Dask Schedulers#
ESDS dask tutorial | 06 February, 2023
Negin Sobhani, Brian Vanderwende, Deepak Cherian, Ben Kirk
Computational & Information Systems Lab (CISL)
negins@ucar.edu, vanderwb@ucar.edu
In this tutorial, you learn:#
Components of Dask Schedulers
Types of Dask Schedulers
Single Machine Schedulers
Related Documentation
Introduction#
As we mentioned in our Dask overview, Dask is composed of two main parts:
Dask Collections (APIs)
Dynamic Task Scheduling
So far, we have talked about different Dask collections, but in this tutorial we are going to talk more about the second part.
The Dask scheduler - our task orchestrator#
The Dask.distributed
task scheduler is a centralized, dynamic system that coordinates the efforts of various dask worker processes spread accross different machines.
When a computational task is submitted, the Dask distributed scheduler sends it off to a Dask cluster - simply a collection of Dask workers.
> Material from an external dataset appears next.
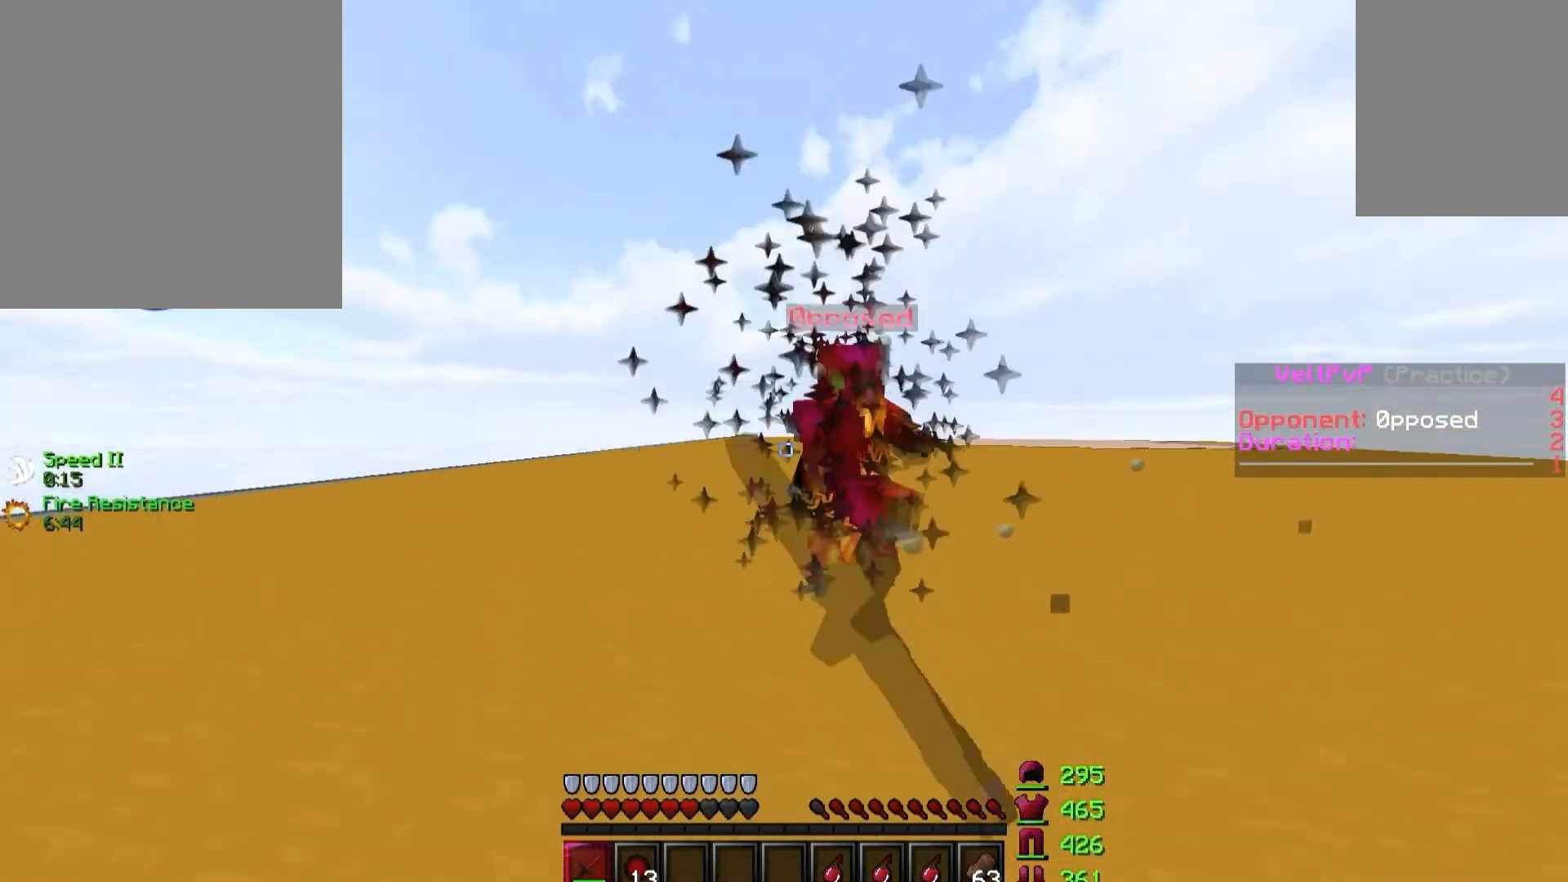
{"keys": ["a", "w"], "events": []}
A worker is typically a separate Python process on either the local host or a remote machine.
worker - a Python interpretor which will perform work on a subset of our dataset.
cluster - an object containing instructions for starting and talking to workers.
scheduler - sends tasks from our task graph to workers.
client - a local object that points to the scheduler (often local but not always).
Schedulers#
Dask essentially offers two types of schedulers:
1. Single machine scheduler#
The Single-machine Scheduler schedules tasks and manages the execution of those tasks on the same machine where the scheduler is running.
It is designed to be used in situations where the amount of data or the computational requirements are too large for a single process to handle, but not large enough to warrant the use of a cluster of machines.
It is relatively simple and cheap to use but it does not scale as it only runs on a single machine.
Single machine scheduler is the default choice used by Dask.
In Dask, there are several types of single machine schedulers that can be used to schedule computations on a single machine:
1.1. Single-threaded scheduler#
This scheduler runs all tasks serially on a single thread.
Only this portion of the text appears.